À 14 ans, j’étais fasciné par les récits de René Lévesque et d’Honoré Mercier. Mon voisin de casier à l’époque n’en avait que pour Logan Paul et Conor McGregor. Aussi différents que nous fussions, nous avions un point en commun : nous détestions les cours d’histoire. Et nous n’étions pas les seuls.
Mon professeur d’histoire du Québec au secondaire détestait aussi son cours. Monsieur Martin, comme nous l’appelions, était autant passionné par son métier que par l’histoire en général. Le problème n’était pas là. Le problème était le programme ministériel sur lequel devaient reposer ses cours.
Pendant toute une année scolaire, Monsieur Martin a répété en boucle, plusieurs fois par jour, un ramassis de dates et d’événements banals. Par exemple, combien de temps avons-nous pris pour traiter de fond en comble de la traite des fourrures ? Beaucoup trop. Surtout lorsque l’on prend en considération que le cours sur la rébellion des Patriotes a duré seulement un après-midi et qu’on a à peine mentionné l’existence de Louis Riel et des suffragettes.

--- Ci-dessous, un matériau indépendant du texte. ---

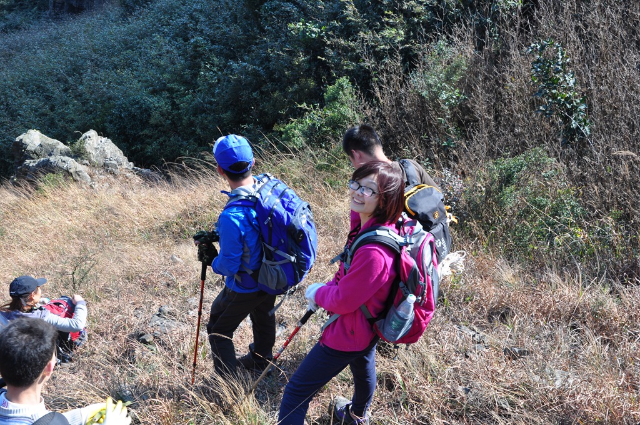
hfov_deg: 38.9
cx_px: 320
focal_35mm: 51
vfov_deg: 26.4
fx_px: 906
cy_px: 212
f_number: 10
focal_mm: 34
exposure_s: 1/80
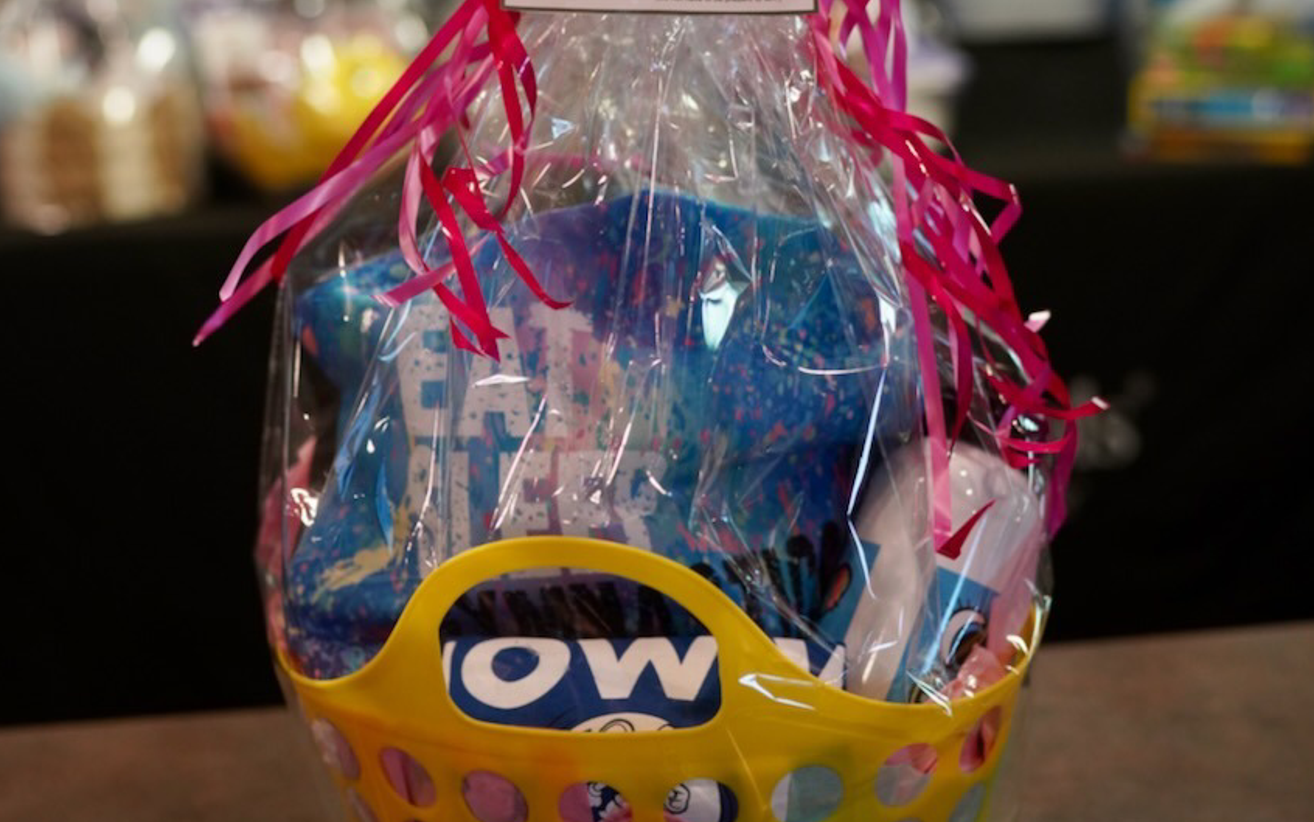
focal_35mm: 54
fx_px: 1934
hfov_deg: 37.5
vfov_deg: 23.9
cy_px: 320
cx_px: 655
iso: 1600
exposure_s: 1/160
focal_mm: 35
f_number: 2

Monsieur Martin n’est pas le seul à être exaspéré par l’ennuyeux programme d’histoire du Québec. De nombreux enseignants et enseignantes en histoire, chercheurs, chercheuses, historiens et historiennes réuni(e)s au sein de la Coalition pour l’histoire du Québec tentent d’interpeller le ministère de l’Éducation sur l’importance de revoir la manière dont cette matière est enseignée.
Membre fondateur de la Coalition pour l’histoire et enseignant d’histoire au cégep du Vieux Montréal depuis près de 35 ans, Gilles Laporte dresse un portait sans équivoque de l’état de l’enseignement de l’histoire au Québec. « Les jeunes qui [débutent le cégep] ont moins de connaissances générales en histoire qu’au début de ma carrière. [Les étudiants et étudiantes] n’aiment plus ce cours-là et on ne sait pas comment l’enseigner », dit-il.
Mais comment le peuple qui « se souvient » en est-il arrivé là ? Selon M. Laporte, le déclin de l’enseignement de l’histoire du Québec s’est entamé au cours des années 1990, et plus précisément en 1994, lorsque le gouvernement du Québec a mis en place la réforme Chagnon.
Nous n’entrerons pas dans les nombreux détails entourant cette réforme, mais c’est cette dernière qui a fait apparaître dans nos écoles le concept de l’approche par compétence. « Ce n’est plus l’histoire que l’on doit enseigner, mais comment [les étudiants et étudiantes] peuvent faire de l’histoire par eux-mêmes », résume M. Laporte, par rapport à l’application de cette stratégie pédagogique.
La réforme Chagnon a signé l’arrêt de mort du récit historique, un concept que Gilles Laporte résume comme « une épopée dans laquelle l’élève était invité à s’inscrire ». Cette manière d’enseigner donnait à l’histoire du Québec un aspect humain auquel pouvait s’identifier l’élève. Or, les futur(e)s enseignants et enseignantes n’apprennent plus cette manière d’enseigner.
« On s’est mis à former essentiellement des techniciens pour enseigner selon l’approche par compétence », déplore celui qui a été chargé de cours au Département d’histoire de l’UQAM. Ce dernier affirme que le baccalauréat en enseignement au secondaire se résume aujourd’hui à quatre ans d’apprentissage de « la bureaucratie ministérielle » et de la didactique.
Entre deux cours de didactique, quelle est la place réservée à l’histoire du Québec pour nos futurs enseignants et enseignantes ? Deux cours, soit 90 petites heures sur une formation qui en compte près de 1800 !
En plus de l’état lamentable dans lequel nos écoles se retrouvent présentement, des étudiants et des étudiantes au baccalauréat en enseignement de l’histoire du Québec au secondaire m’ont confié qu’ils et elles ne se sentent pas suffisamment outillé(e)s pour donner ce cours.
Bref, la situation est alarmante. Un peuple qui connaît son histoire peut apprendre des leçons du passé et ainsi mieux forger son avenir. Si la tendance se maintient, les prochaines générations de Québécois et de Québécoises ne forgeront pas grand chose. Une réforme s’impose pour redonner du sens aux cours d’histoire. Ça urge.